The Man Behind The Curtain, Leeds: Review

Recap: A victorious Great British Menu ‘journey’ (ugh). Leeds’s first Michelin star in over 10 years. Cool shoes.

“Very Original”, drone the Michelin lot in their assessment of The Man Behind The Curtain, and despite sounding like a bad food blog, they’re bang on; this place is very that.

But there’s something of a straitlaced tone in there, I reckon, which is something TMBTC “Very Isn’t”.

To be honest, I’d been reluctant to get booked in here. Entertaining as I’d found the Great British Menu, I’d had recurring niggles about style-over-stomach; that the crucial ‘tastes ace’ part of a meal might be overshadowed by the playful presentation and leftfield combinations.  

Which, really, is a trying-to-sound-cool way of saying they’d been booked up for ages and I couldn’t get a table.

Fast forward to me running a finger around a bowl that had, until recently, housed a perfect dish of (in essence) cod, squid ink and chips – strikingly presented, with booming hits of salt and vinegar – and the above concern makes me sound a bit of a div.

To try and recount each twist and turn I encountered in the couple of hours spent stuffing my face would be to do the kitchen a disservice. Taking notes has the tendency to make one look like a penis and, besides, there was the important business of getting bladdered on some expertly matched wines to be getting on with, which plays merry hell with the brain’s capacity to absorb information.

What I can say, to adopt the Michelin parlance, is that what I got down the gullet was Very Clever, Very Entertaining and, ultimately, Very Satisfying.

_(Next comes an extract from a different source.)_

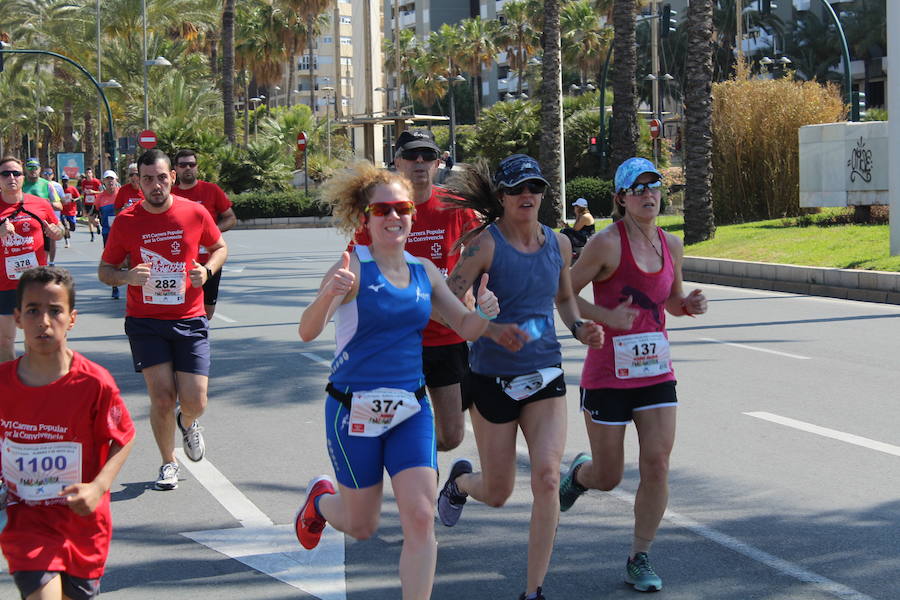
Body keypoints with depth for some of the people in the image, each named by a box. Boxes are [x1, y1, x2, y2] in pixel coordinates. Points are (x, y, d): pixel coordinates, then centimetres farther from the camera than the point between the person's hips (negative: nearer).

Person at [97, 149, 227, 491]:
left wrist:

There was plenty more about this meaty, saline-rich hunk of octopus – hand massaged, naturally – than just being presented on a handsomely ornate down-in-one spoon…

CurtainOctopus

…and this langoustine tartare in mussel consomme, parsley oil and lavender tasted as spritzy and spritely as it sounds.

CurtainLango

A dish of juicy crab, soft lardo, crisp wonton and sriracha-spiked wafer shifted the flavour gears from crisp and clean to deep and rich. Ace, across-the-spectrum textures and tastes that complimented rather than drowned each other out.

CurtainCrab

The smart smack of a potent XO sauce oomphed-up a couple of gnarly sweetbread nuggets…

CurtainXO

 

…and there’s more good-sauce action to be had in a heady ‘un of garlic, Jackson Pollocked betwixt unusual cuts of toothy-textured Iberian pork and tangy anchovies.

CurtainPork

If I’d have gone down the penis route of taking notes, I’d have said summat about ‘a pleasing mouthfeel’ here.

But back to that cod.

Blogs, this one included, can talk a load of arse at times. ‘Perfect’ and ‘great’ get knocked about with far too much abandon. In this instance, to me, however, those descriptors are bob-on.

I mean, it’s a belter to look at – black everything until you whack open the fish and unveil its translucent bright whiteness – but the crisp and crunch of the chips, the just-yielding fish and the deep something-ness of the sauce take it to another level. I don’t know how it’s done, I don’t massively care, but I wanted another one as soon as I’d clocked it.

Naturally I forgot to take a photo. Have a gander ‘ere.

There was disconcerting talk of potato when pudding arrived, but – panic not – it’d merely been deployed in an aerated custardy-thing prior to being poured over some silver-sprayed tempered chocolate. Of course.

If all sake could be like the plum sake that went alongside, I’d like sake much more.

CurtainChoc

It’s a big room, this, but there’s a clank and clatter of folk having a reet do of it that you’re more likely to find in a smaller ‘neighbourhood’ joint than you might expect in high-end land.

Background choons from the likes of Jimi Hendrix will have that effect, but it’s probably more to do with a slick but relaxed front of house team that has none of that fussiness some might automatically presume comes with Posh Food.

Very Original indeed. Very Very Nice, too.

Dindins is 70 quid, lunch be £42. Both are carte blanche/get-wot-yer-given.